Traditional Bhutanese Architecture
Below are some of the pictures I took on this early morning walkabout around Thimphu. It is a beautiful town that has a mix of mostly old Bhutanese-styled architecture. But it is modernizing quickly with rapid growth taking place. I thoroughly enjoyed walking around and exploring the city.
Directing Traffic the Old Fashion Way
One of the neat things we were able to see was the famous Thimphu Traffic Circle where a single traffic policeman still directs traffic the old fashion way – with hand signals and dance-like moves. It’s reported that Bhutan is the only country in the world where its capital city (Thimphu) still does not use traffic signal lights to direct traffic. The city uses sharped dressed traffic policemen (complete with white gloves) to direct traffic at all of its major intersections.
It hasn’t always been like this, a few years ago the city made an attempt to use a traffic signal in the circle but the Thimphu residents quickly pushed back stating they preferred the charm of traffic policemen instead – so they were brought back.
The Traffic Circle at Nordzin Lam 1 is quite interesting and fun to watch because of the Traffic Officer’s animated, dance-like movements. Very interesting and entertaining!
I’ve included a map of this spot at the bottom of this post.
Bhutanese Prayer Wheels
Another interesting sight was capturing a local Bhutanese man turning several prayer wheels (below). As shown in the picture below, each prayer wheel has a prayer mantra printed on it. When a person spins each wheel by hand they are receiving the equivalence of someone orally reciting the same prayers but multiplied by the number of times the mantra is printed on the scroll.

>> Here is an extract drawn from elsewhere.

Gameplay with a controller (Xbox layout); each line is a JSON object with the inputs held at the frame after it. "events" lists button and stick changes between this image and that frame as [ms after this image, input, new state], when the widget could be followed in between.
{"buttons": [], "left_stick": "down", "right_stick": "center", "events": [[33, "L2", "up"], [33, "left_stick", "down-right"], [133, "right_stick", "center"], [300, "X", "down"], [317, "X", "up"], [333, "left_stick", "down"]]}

Downtown Bamboo Supported Construction Site
I’ve always heard about bamboo being used in construction projects in different parts of the world (like South America and Asia) and even seen it used with Temple construction projects in Thailand. But I’ve never really seen it done on a large scale (with multiple stories). So it was a treat when we came across a large bamboo-supported construction site in downtown Thimphu.
To keep this post from getting too long, I decided to cover this construction site in its own post here… Bamboo Supported Construction Site Thimphu
Traditional Bhutanese Clothing
Many Bhutanese men and women still wear their traditional clothing – Gho (for men) & Kira (for women). It is compulsory (required) for all Bhutanese to wear the national dress in schools, government offices, and on formal occasions. For example, our Bhutanese tour guides must always wear their traditional Gho clothing while in public.
On our return back to the hotel we noticed a Bhutanese primary school close by. Both the girls and boys were wearing their traditional school clothing.